----- Data excerpts -----
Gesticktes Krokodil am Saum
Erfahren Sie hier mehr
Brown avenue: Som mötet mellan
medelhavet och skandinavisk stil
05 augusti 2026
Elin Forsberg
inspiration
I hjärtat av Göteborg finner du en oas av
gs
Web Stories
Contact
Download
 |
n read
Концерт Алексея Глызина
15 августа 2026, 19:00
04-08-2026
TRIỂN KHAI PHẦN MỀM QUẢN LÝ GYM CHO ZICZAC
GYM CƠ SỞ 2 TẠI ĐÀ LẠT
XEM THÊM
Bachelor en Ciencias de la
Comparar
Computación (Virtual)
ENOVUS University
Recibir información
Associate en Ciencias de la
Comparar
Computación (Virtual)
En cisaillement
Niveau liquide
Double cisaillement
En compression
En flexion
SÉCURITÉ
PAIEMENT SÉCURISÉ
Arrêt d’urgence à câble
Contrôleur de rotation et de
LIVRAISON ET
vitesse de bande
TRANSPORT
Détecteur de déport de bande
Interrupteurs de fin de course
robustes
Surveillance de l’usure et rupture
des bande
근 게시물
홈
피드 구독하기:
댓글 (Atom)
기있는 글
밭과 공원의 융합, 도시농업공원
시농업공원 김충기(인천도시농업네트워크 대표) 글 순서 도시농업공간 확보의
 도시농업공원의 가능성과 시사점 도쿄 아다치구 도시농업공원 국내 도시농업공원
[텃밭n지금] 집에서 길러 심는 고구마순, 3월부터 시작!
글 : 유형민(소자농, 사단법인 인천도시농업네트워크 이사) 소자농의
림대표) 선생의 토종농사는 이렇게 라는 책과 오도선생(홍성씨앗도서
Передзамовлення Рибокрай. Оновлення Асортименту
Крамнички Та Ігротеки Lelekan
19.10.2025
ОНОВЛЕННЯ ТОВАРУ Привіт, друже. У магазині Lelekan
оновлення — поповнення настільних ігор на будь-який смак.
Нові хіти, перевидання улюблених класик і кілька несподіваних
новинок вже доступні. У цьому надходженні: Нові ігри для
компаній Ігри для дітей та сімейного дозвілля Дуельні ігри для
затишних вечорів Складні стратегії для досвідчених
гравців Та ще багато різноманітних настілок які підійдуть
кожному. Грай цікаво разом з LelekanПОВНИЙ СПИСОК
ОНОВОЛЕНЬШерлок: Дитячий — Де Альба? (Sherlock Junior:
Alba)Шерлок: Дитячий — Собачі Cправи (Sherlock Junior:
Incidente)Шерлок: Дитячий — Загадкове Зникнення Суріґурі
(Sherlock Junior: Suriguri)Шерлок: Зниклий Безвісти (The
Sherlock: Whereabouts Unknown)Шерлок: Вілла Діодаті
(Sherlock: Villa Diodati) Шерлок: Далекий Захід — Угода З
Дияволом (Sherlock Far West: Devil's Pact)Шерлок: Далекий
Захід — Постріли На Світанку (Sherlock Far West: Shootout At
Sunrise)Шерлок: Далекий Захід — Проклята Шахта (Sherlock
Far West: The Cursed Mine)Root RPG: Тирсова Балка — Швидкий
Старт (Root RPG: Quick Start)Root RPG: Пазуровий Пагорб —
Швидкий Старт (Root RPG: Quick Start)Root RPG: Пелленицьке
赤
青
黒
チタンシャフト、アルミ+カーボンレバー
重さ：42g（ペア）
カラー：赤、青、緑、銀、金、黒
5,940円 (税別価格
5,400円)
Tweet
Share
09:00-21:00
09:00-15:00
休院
-----
Please return every line in the data that includes the string "Quick".

Старт (Root RPG: Quick Start)Root RPG: Пазуровий Пагорб —
Швидкий Старт (Root RPG: Quick Start)Root RPG: Пелленицьке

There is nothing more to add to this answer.